### Aim of the task
Figure out the number of lines in the data that hold the string "START". Reply with that figure only.

Source records:
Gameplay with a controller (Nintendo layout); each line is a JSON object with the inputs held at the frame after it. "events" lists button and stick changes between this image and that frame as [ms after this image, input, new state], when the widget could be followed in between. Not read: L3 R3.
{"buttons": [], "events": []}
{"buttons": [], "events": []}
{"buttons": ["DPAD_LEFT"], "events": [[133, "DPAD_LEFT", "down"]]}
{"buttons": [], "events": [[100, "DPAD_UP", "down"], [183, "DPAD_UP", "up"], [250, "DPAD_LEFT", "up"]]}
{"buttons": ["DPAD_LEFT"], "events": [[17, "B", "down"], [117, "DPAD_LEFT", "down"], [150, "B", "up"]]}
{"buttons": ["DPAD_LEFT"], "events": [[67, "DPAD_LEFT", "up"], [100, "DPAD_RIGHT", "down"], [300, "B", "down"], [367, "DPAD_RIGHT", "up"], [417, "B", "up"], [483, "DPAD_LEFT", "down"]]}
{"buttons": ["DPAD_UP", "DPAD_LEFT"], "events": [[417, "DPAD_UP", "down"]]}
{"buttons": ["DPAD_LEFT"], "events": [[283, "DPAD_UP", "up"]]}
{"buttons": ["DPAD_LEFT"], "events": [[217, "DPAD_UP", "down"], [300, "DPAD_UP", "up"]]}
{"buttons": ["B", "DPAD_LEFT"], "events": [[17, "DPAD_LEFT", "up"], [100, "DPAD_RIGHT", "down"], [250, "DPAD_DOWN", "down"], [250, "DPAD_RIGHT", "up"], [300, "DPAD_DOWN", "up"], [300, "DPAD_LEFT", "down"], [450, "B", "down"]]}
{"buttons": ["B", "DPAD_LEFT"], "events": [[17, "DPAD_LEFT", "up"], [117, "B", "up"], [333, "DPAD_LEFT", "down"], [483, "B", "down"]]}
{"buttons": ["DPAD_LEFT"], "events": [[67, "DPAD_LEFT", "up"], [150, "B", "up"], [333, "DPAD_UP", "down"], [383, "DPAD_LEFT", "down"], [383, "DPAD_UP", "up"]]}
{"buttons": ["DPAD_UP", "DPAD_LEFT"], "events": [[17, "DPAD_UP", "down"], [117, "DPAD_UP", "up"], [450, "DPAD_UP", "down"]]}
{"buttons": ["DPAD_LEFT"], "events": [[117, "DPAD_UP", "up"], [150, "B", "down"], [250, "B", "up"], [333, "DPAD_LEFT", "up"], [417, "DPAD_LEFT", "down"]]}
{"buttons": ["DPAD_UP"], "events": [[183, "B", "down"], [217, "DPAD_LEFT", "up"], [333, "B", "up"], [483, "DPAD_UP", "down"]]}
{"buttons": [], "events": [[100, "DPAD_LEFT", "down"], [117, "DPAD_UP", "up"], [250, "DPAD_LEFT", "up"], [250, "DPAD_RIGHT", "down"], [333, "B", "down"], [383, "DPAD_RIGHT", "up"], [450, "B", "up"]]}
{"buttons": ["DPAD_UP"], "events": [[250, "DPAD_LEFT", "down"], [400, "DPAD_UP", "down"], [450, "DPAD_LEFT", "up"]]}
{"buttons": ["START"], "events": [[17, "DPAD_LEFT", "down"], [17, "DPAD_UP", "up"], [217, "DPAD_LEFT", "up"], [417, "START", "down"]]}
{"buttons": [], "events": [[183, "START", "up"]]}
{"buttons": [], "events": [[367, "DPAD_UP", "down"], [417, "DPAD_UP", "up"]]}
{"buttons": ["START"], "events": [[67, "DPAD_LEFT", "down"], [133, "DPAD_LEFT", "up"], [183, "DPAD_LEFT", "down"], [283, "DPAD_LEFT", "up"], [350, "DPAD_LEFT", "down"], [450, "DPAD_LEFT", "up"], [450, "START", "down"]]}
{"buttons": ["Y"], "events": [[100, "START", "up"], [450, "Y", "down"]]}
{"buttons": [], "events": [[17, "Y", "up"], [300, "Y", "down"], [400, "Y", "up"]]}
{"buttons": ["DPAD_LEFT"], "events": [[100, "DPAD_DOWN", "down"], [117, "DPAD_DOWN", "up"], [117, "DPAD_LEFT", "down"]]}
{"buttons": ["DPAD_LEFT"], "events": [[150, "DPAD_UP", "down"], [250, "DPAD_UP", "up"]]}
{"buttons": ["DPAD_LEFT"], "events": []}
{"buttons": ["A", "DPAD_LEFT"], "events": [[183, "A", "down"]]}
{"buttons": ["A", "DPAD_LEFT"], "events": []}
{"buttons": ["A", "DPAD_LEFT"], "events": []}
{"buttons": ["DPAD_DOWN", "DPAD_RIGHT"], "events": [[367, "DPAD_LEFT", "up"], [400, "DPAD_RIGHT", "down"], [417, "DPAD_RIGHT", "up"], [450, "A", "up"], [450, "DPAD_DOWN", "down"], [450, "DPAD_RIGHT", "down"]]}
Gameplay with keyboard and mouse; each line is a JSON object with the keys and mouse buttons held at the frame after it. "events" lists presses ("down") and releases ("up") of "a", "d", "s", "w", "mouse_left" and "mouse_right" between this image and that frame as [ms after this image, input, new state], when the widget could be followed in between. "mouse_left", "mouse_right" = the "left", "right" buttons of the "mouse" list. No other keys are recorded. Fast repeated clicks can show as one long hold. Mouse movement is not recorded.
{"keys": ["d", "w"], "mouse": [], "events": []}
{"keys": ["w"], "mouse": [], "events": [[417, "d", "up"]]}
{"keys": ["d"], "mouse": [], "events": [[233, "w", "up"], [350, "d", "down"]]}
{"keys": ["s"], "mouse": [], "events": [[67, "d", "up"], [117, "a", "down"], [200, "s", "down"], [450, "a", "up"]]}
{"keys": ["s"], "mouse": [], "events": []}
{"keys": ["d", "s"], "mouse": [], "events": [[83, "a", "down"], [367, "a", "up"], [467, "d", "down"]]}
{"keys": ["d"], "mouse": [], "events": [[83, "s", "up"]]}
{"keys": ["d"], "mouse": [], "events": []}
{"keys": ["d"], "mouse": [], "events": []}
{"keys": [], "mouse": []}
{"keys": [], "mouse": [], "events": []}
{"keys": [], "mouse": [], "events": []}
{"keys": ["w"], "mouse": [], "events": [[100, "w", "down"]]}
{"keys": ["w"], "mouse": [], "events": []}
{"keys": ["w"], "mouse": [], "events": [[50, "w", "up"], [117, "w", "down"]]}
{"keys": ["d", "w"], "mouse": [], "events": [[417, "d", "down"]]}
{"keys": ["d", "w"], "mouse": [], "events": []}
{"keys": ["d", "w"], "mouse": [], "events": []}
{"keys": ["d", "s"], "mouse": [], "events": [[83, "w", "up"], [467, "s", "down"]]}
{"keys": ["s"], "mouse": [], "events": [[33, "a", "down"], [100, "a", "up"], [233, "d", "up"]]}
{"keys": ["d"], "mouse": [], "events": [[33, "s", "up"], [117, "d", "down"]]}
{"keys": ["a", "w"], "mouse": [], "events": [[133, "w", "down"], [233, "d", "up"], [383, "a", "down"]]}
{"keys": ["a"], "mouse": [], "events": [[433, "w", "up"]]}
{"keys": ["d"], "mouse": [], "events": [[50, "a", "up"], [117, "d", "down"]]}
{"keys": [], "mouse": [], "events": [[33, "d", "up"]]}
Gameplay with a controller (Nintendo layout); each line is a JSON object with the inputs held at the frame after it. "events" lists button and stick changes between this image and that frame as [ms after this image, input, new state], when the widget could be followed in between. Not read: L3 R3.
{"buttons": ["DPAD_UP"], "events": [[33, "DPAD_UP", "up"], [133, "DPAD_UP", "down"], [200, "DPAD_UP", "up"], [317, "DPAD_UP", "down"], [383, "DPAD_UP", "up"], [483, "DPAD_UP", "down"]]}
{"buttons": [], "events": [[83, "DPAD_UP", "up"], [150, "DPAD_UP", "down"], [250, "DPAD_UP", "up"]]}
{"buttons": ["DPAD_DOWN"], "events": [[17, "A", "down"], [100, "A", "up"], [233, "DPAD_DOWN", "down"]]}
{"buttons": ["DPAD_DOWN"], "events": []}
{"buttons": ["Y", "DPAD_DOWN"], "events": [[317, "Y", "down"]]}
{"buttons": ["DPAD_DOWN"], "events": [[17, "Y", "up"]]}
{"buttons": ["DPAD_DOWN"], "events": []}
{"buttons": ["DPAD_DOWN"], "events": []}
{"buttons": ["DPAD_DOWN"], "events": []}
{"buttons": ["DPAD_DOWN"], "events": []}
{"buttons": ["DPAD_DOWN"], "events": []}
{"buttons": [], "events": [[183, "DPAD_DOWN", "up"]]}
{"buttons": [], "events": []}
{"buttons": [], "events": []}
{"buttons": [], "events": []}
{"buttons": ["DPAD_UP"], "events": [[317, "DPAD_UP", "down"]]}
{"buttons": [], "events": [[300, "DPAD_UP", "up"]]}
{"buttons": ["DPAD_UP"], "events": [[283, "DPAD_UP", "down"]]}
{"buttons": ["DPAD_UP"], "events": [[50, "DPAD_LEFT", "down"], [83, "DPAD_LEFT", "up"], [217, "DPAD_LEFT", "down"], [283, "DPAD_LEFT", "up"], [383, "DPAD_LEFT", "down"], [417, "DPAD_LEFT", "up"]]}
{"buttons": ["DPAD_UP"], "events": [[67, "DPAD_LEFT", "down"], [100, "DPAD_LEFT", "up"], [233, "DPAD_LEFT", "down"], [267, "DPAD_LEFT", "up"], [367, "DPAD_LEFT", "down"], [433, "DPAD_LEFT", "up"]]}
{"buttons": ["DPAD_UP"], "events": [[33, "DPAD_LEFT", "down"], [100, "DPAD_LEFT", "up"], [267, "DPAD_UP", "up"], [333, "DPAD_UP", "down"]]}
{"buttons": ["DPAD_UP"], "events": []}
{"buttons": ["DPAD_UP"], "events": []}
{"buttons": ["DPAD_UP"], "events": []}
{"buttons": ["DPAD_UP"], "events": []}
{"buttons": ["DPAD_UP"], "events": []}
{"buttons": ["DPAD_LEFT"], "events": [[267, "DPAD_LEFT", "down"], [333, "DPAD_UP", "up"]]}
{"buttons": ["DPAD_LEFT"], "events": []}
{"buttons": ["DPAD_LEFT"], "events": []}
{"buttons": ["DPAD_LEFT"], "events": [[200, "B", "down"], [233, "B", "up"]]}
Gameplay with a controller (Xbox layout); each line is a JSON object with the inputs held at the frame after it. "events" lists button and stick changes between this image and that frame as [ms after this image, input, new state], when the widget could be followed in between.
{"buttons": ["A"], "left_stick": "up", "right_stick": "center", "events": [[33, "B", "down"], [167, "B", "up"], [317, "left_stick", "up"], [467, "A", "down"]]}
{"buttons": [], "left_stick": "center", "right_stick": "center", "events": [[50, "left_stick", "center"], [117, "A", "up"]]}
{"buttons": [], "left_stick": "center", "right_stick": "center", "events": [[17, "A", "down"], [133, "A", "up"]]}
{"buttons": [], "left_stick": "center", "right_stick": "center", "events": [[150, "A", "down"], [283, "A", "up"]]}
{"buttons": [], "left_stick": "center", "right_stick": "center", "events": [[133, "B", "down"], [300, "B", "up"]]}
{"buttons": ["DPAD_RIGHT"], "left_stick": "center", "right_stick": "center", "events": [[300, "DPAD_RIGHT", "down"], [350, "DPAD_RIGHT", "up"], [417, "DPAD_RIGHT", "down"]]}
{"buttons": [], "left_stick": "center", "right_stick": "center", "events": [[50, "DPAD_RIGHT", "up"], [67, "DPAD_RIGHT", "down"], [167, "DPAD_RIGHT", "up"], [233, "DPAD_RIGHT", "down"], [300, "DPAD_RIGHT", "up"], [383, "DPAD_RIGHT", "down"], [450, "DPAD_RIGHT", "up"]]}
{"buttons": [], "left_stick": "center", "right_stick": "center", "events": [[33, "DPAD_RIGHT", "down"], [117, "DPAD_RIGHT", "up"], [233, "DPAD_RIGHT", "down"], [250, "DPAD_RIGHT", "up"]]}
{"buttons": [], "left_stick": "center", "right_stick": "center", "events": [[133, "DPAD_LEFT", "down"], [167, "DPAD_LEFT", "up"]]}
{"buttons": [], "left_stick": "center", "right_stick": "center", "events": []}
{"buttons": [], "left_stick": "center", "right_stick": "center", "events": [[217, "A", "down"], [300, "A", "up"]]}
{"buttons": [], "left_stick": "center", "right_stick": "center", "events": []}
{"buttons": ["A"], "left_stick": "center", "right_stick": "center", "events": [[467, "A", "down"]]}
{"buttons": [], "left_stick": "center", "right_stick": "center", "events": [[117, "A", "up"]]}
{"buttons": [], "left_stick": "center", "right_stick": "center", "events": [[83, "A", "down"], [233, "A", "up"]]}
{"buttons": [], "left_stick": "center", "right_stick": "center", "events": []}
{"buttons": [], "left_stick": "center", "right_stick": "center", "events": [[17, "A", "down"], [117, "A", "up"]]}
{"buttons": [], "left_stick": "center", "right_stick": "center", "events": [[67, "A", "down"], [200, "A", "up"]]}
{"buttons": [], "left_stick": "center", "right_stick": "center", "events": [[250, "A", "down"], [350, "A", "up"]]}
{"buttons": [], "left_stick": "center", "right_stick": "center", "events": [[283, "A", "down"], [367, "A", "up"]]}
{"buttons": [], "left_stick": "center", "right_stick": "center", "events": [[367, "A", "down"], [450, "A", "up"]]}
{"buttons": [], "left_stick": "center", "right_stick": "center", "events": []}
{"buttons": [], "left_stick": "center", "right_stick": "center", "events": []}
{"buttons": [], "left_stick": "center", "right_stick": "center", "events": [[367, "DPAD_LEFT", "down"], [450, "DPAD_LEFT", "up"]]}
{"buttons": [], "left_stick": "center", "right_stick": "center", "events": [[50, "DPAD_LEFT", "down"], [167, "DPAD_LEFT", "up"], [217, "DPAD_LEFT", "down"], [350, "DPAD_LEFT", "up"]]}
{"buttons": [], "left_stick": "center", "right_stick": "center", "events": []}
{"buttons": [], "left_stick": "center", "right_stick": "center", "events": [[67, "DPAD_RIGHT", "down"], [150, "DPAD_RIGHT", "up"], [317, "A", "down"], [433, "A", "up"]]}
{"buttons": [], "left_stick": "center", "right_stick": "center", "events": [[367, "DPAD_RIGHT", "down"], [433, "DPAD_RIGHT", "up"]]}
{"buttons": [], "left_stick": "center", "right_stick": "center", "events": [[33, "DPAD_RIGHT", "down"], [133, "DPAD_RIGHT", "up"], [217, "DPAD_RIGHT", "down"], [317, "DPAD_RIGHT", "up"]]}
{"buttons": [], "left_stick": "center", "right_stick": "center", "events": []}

### Expected answer
4